Rund 900 der 1200 argentinischen Weingüter befinden sich am Rand der Anden, in der Region um die Stadt Mendoza, einem wüstenartigen, sehr regenarmen Gebiet. Die Trauben kamen mit den europäischen Mönchen nach Argentinien – doch Bewässerungstechniken kannte man schon vorher. Rund sechzig Jahre vor den Spaniern drangen die Inkas in die Region vor und bauten ein ausgetüfteltes Kanalsystem. Um 1550 soll in Mendoza dann der erste Weingarten angelegt worden sein. Seither wurde der Weinanbau über die Jahrhunderte ausgebaut. Heute ist die Region das größte und bedeutendste Weinbaugebiet ganz Südamerikas.
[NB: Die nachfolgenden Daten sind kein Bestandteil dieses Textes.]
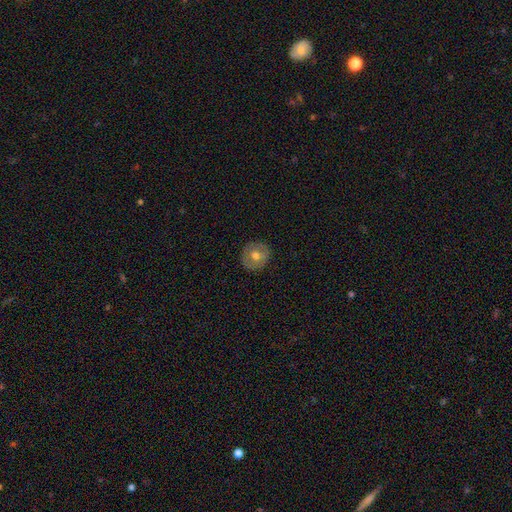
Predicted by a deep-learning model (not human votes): This is possibly a smooth galaxy (59%). How rounded: clearly round (91%). Merging: clearly none (87%).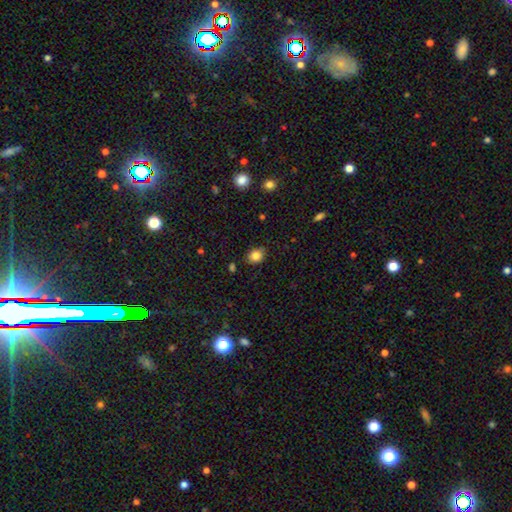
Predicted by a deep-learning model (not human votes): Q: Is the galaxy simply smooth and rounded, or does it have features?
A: smooth — 83%.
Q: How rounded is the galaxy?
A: round — 53%.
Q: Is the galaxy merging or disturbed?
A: none — 81%.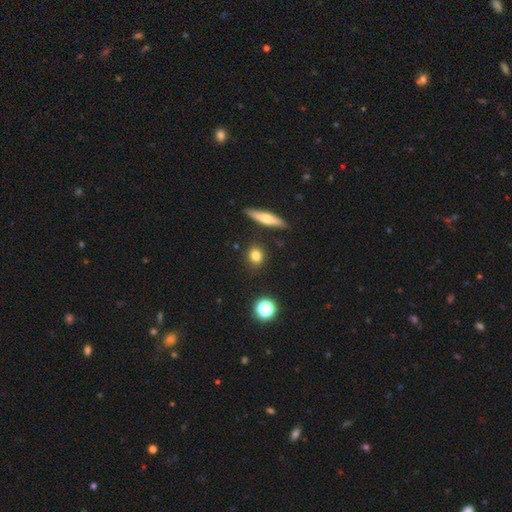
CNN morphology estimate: This appears to be a smooth galaxy with no disk features (78%) that is round (68%). Merging: none (86%).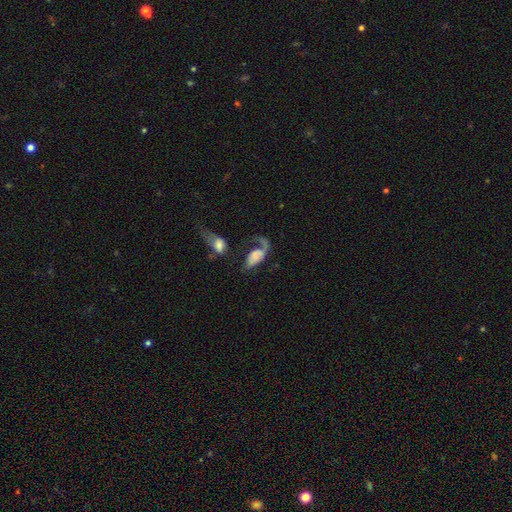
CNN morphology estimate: A featured or disk galaxy (54%) with no bar (71%), spiral arms (76%) and no central bulge (41%).

Vote fractions:
- Smooth or featured? featured or disk: 54% / smooth: 38% / star or artifact: 8%
- Edge-on disk? no: 94% / yes: 6%
- Bar? no: 71% / weak: 21% / strong: 8%
- Spiral arms? yes: 76% / no: 24%
- Bulge size? none: 41% / small: 24% / moderate: 16% / large: 13% / dominant: 6%
- Merging? major disturbance: 42% / merger: 23% / none: 22% / minor disturbance: 13%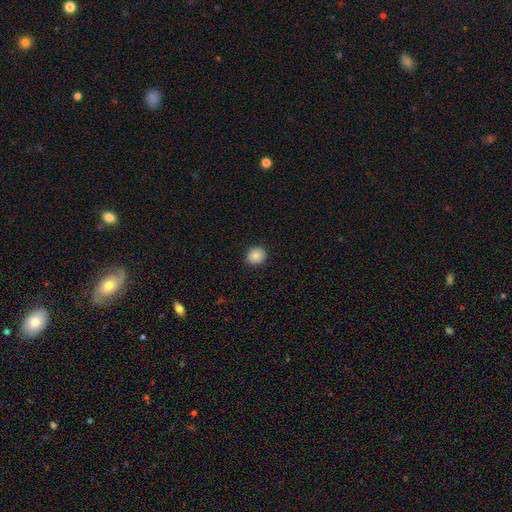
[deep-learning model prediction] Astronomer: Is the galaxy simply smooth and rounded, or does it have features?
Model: smooth — 88%.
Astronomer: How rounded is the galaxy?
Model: round — 75%.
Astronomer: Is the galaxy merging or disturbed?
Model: none — 91%.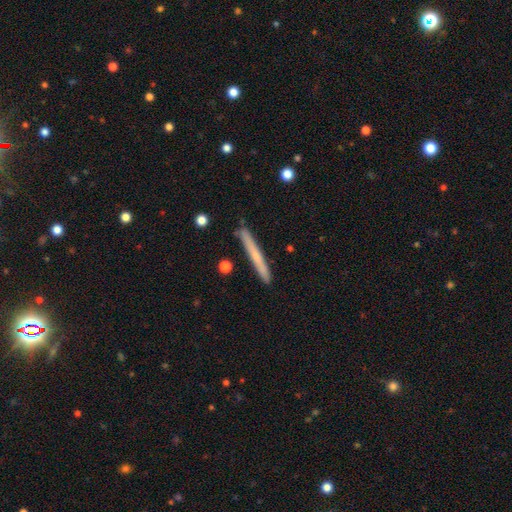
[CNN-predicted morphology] Overall: smooth (55%; featured or disk 39%). How rounded: cigar-shaped (97%). Merging: none (89%).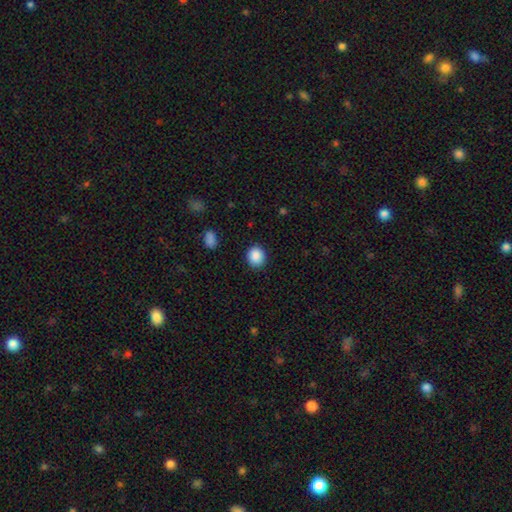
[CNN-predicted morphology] smooth 89%, star or artifact 8%, featured or disk 3%. Down the decision tree: how rounded — round (75%); merging — none (89%).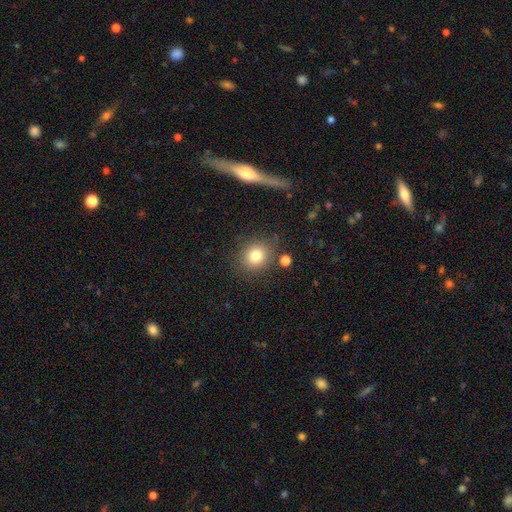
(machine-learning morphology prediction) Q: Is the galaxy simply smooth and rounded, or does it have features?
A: smooth — 80%.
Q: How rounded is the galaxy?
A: round — 81%.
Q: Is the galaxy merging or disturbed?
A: none — 82%.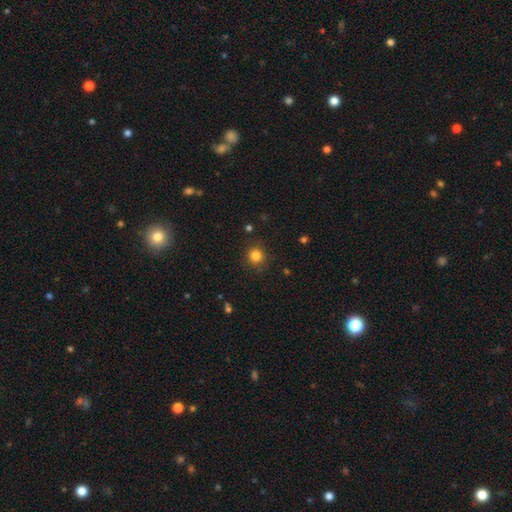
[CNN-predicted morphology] A smooth galaxy with no disk features (82%) that is round (93%).

Vote fractions:
- Smooth or featured? smooth: 82% / star or artifact: 13% / featured or disk: 5%
- How rounded? round: 93% / in between: 6% / cigar-shaped: 1%
- Merging? none: 88% / minor disturbance: 8% / major disturbance: 3% / merger: 2%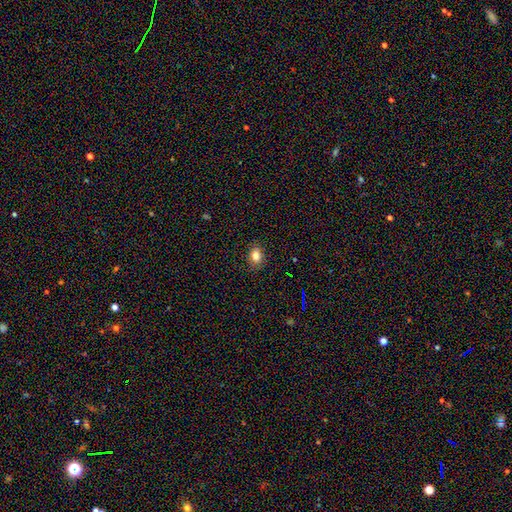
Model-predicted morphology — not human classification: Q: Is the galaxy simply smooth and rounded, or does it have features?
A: smooth — 81%.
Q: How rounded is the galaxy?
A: in between — 62%.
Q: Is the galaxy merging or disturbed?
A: none — 86%.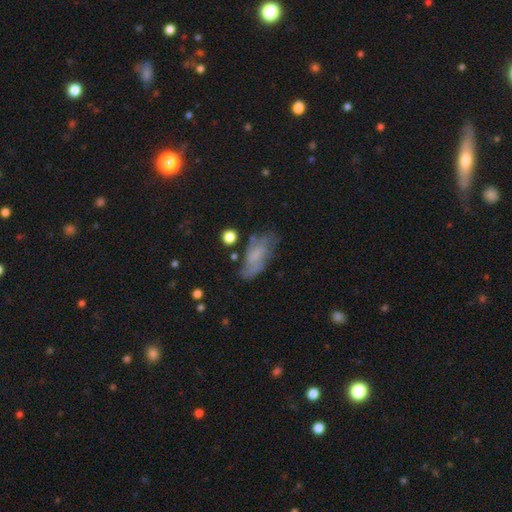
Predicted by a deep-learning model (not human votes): Smooth or featured? Predicted: featured or disk (p=0.51). Edge-on disk? Predicted: no (p=0.92). Merging? Predicted: none (p=0.58).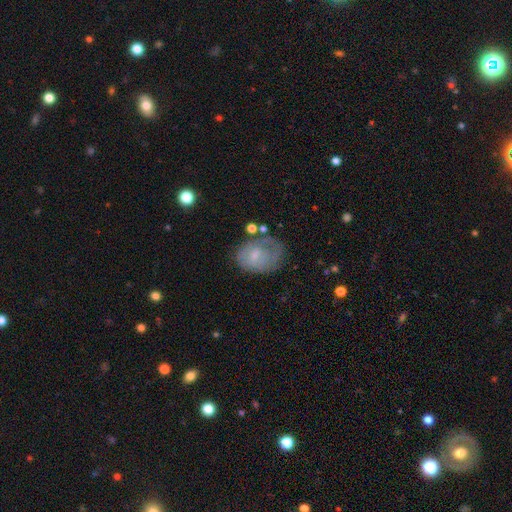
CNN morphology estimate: Smooth or featured? Predicted: smooth (p=0.53). How rounded? Predicted: in between (p=0.68). Merging? Predicted: none (p=0.42).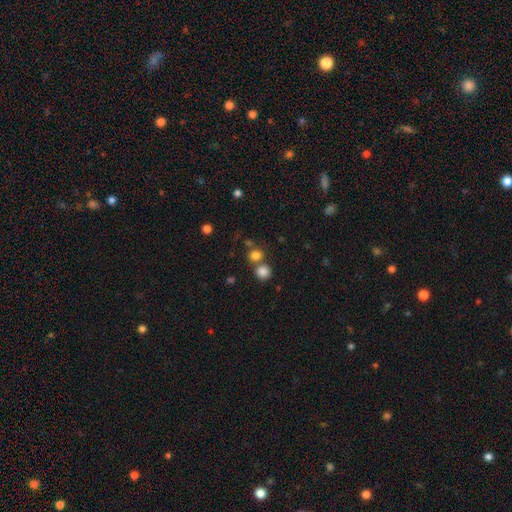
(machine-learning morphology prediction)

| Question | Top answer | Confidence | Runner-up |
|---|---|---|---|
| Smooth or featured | smooth | 80% | star or artifact (14%) |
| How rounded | round | 76% | in between (23%) |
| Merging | none | 56% | merger (31%) |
Während bei uns die Weinernte im Oktober abgeschlossen wird, beginnt sie in Argentinien erst im Februar. Und wer sich mit argentinischem Wein beschäftigt, entdeckt schnell weitere Besonderheiten. Spezielle Rebsorten, aber auch besondere Anbaubedingungen geben den argentinischen Weinen ihr charakteristisches Aroma. Im Gegensatz zu den chilenischen Weinen, die zum Großteil exportiert werden, bleiben rund drei Viertel der argentinischen Weine im Lande – schließlich gibt es in dem südamerikanischen Land, das vor allem von Italienern und Spaniern besiedelt wurde, genug Weinfreunde und Weinliebhaber. „Von Investoren, die einfach nur ein Weingut aufkaufen, halte ich gar nichts. Wein ist schließlich in erster Linie eine soziale Aktivität. Weinbau ist dazu da, Freude zu machen. Man trinkt eine gute Flasche Wein schließlich nie alleine“, beteuert José Alberto Zuccardi, der Inhaber des Zuccardi-Weingutes in Maipu bei Mendoza.

José Alberto Zuccardi

José Alberto Zuccardi

Auf verschiedenen Grundstücken im Raum Mendoza baut seine Familie seit über fünfzig Jahren Wein an, darüber hinaus produzieren die Zuccardis auch feines Olivenöl. Obwohl mehr als 300 Mitarbeiter mit anpacken, bleiben die Kernaufgaben in Familienhand. José Albertos Sohn Sebastian ist in den Weinbau längst mit eingestiegen. Sebastian Bruder Miguel leitet die Olivenöl-Sparte. Nicht zu vergessen José Albertos Tochter Julia, nach der die Weinmarke „Santa Julia“ benannt ist. Julia sorgt für die Verbindung von Weinbau und Kunst und für den Ausbau des Weintourismus. Wer das Weingut der Zuccardis besucht, hat deshalb vielfältige Möglichkeiten: Oldtimer- oder Fahrradtouren zwischen den Weinstöcken, ein Ballonflug oder ein Picknick mitten im Weingarten, ein Olivenöl-Tasting oder ein Kochkurs. Die Liste der Aktivitäten, die das Casa del Visitante der Zuccardis in Maipu anbietet, ist lang und äußerst verlockend.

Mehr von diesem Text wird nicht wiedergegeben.